» TEXT SHOWN
# 86 2.4L SOHC Timing Chain



## shawngrace5 (Sep 14, 2011)

Performing a head gasket job on a 86 Nissan truck 2.4L SOHC, and have run into a problem...... installing the timing chain and cam gear back onto the head.

Anyone have the instructions to properly do so?? Thanks, i'm stuck! lol


----------



## azaware (Aug 25, 2011)

Does the chain have two silver links? if so you match the 2 timing mark to the silver links. It's in my Haynes manual.


----------



## shawngrace5 (Sep 14, 2011)

I can line the timing marks back up where they belong, but I can't get the chain up high enough to put it back on the cam sprocket.


----------



## azaware (Aug 25, 2011)

There is a chain tensioner and you need to adjust in as far as possible.


----------



## shawngrace5 (Sep 14, 2011)

How do I adjust the tensioner?


----------



## azaware (Aug 25, 2011)

Not sure how that works without see it. But it's down to the left. It turns of something that will let the chain loosen. In the book in a pic they have a big screwdriver holding the tensioner back or that's what it looks like.


----------



## shawngrace5 (Sep 14, 2011)

do you think I have to tear the front of the engine apart? Cuz all data said something about removing the oil pan to remove the front cover.


----------



## azaware (Aug 25, 2011)

Yeah I think so if you can get to the tersioner from the top.


----------



## SPEEDO (Jun 9, 2003)

you can use a wedge to keep the tensioner compressed, then the chain should go on without any problems, but, if the tensioner is already out too far you will have problems compressing it, if at all. then you'll have to pull the front cover to correct it...


----------



## carldick (Oct 16, 2008)

» JOB A
Count the lines in the rows below that contain the string "skCircle". Reply with the number alone.

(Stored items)
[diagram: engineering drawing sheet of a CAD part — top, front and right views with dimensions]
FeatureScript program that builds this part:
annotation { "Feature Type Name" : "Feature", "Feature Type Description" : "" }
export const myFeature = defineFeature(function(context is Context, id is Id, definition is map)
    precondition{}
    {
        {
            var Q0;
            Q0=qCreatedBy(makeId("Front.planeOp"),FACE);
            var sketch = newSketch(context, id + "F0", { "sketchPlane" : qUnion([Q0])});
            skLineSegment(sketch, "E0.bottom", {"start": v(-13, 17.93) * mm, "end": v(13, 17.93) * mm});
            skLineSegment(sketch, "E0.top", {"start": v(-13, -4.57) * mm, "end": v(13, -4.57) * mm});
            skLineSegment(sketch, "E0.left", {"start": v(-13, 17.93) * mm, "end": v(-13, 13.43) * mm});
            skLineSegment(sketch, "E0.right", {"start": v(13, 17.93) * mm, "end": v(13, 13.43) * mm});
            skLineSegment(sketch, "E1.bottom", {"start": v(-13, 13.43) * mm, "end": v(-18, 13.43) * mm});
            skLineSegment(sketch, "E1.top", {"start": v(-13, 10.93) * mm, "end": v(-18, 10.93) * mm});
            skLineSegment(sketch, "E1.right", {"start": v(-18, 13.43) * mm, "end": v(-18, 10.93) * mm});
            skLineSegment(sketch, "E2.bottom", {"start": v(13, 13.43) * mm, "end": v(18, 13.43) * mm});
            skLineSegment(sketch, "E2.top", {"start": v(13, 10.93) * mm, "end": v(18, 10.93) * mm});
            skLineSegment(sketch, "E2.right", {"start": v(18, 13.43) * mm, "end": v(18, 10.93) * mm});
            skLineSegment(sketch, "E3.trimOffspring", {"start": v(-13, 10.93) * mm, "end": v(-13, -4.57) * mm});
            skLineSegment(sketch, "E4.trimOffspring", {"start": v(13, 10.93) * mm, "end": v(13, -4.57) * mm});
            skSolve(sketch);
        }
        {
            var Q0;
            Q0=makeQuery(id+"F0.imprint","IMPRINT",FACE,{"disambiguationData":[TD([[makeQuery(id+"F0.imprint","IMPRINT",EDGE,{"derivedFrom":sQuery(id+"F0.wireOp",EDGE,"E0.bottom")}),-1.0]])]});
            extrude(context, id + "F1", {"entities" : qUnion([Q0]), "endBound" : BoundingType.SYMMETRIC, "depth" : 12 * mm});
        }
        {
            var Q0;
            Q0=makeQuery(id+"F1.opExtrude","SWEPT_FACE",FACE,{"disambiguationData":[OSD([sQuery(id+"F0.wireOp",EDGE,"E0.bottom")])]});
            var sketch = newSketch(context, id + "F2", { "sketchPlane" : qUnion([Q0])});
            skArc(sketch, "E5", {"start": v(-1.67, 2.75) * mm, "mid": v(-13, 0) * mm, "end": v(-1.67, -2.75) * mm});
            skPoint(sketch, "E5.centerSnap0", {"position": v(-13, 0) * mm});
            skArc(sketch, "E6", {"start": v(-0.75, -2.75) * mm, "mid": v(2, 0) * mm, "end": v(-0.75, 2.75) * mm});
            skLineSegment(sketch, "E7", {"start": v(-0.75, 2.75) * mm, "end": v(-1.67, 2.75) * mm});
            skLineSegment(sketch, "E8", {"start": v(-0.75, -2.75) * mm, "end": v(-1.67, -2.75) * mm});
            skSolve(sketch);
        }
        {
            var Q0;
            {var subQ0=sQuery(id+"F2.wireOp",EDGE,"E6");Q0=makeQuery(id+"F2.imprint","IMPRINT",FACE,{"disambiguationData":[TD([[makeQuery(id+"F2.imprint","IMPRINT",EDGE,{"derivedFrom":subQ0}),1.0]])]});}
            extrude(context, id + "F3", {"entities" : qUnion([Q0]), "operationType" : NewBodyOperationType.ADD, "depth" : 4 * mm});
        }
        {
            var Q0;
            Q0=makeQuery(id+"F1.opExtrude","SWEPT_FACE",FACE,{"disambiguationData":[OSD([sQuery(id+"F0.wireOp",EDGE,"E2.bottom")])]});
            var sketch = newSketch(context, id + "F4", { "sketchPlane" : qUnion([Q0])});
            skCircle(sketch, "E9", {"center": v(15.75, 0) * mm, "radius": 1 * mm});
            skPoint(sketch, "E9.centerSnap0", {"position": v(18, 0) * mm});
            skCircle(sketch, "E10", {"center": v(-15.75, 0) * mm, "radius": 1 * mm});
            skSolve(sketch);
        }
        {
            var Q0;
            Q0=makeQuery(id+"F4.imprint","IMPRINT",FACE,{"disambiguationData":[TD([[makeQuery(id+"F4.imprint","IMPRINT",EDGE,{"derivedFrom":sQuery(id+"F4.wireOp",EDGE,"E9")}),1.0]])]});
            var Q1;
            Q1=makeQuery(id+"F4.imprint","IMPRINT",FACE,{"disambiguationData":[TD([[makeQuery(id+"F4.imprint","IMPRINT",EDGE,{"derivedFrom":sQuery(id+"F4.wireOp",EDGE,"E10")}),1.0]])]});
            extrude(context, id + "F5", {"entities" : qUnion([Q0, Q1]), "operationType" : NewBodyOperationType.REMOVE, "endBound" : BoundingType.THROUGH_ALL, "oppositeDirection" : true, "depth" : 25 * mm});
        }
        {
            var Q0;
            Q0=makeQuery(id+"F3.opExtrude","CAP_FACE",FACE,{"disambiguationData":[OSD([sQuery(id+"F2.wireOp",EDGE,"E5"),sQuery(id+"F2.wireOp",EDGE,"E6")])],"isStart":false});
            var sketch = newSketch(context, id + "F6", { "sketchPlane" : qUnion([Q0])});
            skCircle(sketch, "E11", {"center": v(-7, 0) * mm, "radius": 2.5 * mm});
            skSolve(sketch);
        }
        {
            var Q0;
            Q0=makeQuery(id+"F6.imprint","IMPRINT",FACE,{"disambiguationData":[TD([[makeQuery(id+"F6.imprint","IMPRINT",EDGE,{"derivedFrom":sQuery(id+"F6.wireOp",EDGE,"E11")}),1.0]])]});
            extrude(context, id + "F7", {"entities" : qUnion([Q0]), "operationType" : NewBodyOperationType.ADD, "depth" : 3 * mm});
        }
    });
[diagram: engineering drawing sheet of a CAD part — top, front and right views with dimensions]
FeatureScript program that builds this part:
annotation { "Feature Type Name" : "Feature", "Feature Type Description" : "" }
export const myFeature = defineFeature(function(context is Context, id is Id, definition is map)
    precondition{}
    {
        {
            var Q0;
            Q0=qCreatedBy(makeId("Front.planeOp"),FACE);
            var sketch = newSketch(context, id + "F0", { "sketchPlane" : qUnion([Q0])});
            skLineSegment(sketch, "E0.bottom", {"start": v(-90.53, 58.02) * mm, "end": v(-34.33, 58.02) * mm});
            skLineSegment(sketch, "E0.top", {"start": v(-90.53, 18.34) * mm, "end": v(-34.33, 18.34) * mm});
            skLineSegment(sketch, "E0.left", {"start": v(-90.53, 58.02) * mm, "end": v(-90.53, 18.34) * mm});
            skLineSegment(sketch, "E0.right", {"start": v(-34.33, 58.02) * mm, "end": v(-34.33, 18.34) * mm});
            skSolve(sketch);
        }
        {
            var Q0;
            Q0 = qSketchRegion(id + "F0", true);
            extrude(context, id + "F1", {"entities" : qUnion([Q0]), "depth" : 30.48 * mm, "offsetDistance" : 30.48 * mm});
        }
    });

» JOB B
Summarize the forum thread on the timing chain above in two sentences.

» CORRECT OUTPUT A
3

» CORRECT OUTPUT B
While doing a head gasket job on an '86 Nissan truck with a 2.4L SOHC engine, one member can line the timing marks back up but cannot get the chain high enough to put it back on the cam sprocket. Replies advise adjusting the chain tensioner in as far as possible or keeping it compressed with a wedge, and warn that if the tensioner is already out too far, the front cover will have to be pulled to correct it.